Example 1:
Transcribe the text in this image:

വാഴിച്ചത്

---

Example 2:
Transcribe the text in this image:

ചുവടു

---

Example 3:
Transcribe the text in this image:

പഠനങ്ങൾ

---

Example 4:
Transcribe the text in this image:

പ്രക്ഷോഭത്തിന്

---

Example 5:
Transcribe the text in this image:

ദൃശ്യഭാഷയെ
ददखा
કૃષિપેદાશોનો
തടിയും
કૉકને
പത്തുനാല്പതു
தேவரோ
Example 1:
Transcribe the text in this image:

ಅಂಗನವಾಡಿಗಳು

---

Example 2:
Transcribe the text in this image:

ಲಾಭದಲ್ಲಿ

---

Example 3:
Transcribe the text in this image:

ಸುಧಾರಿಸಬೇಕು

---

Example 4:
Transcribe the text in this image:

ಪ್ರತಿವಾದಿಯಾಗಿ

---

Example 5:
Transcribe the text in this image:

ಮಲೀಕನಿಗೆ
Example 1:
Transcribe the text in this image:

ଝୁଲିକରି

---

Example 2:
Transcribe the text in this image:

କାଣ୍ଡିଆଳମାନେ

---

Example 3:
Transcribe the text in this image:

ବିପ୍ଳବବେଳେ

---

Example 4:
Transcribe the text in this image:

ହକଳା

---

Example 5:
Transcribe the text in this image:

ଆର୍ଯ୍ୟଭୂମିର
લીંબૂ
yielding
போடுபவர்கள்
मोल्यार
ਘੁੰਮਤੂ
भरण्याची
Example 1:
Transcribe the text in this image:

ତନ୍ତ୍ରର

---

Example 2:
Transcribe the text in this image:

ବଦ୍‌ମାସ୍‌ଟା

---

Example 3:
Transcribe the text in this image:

————

• _ASSIGNMENT_
Give again each line shown above, keeping every word as it is.

• _ANSWER AREA_
Example 1:
Transcribe the text in this image:

വാഴിച്ചത്

---

Example 2:
Transcribe the text in this image:

ചുവടു

---

Example 3:
Transcribe the text in this image:

പഠനങ്ങൾ

---

Example 4:
Transcribe the text in this image:

പ്രക്ഷോഭത്തിന്

---

Example 5:
Transcribe the text in this image:

ദൃശ്യഭാഷയെ
ददखा
કૃષિપેદાશોનો
തടിയും
કૉકને
പത്തുനാല്പതു
தேவரோ
Example 1:
Transcribe the text in this image:

ಅಂಗನವಾಡಿಗಳು

---

Example 2:
Transcribe the text in this image:

ಲಾಭದಲ್ಲಿ

---

Example 3:
Transcribe the text in this image:

ಸುಧಾರಿಸಬೇಕು

---

Example 4:
Transcribe the text in this image:

ಪ್ರತಿವಾದಿಯಾಗಿ

---

Example 5:
Transcribe the text in this image:

ಮಲೀಕನಿಗೆ
Example 1:
Transcribe the text in this image:

ଝୁଲିକରି

---

Example 2:
Transcribe the text in this image:

କାଣ୍ଡିଆଳମାନେ

---

Example 3:
Transcribe the text in this image:

ବିପ୍ଳବବେଳେ

---

Example 4:
Transcribe the text in this image:

ହକଳା

---

Example 5:
Transcribe the text in this image:

ଆର୍ଯ୍ୟଭୂମିର
લીંબૂ
yielding
போடுபவர்கள்
मोल्यार
ਘੁੰਮਤੂ
भरण्याची
Example 1:
Transcribe the text in this image:

ତନ୍ତ୍ରର

---

Example 2:
Transcribe the text in this image:

ବଦ୍‌ମାସ୍‌ଟା

---

Example 3:
Transcribe the text in this image:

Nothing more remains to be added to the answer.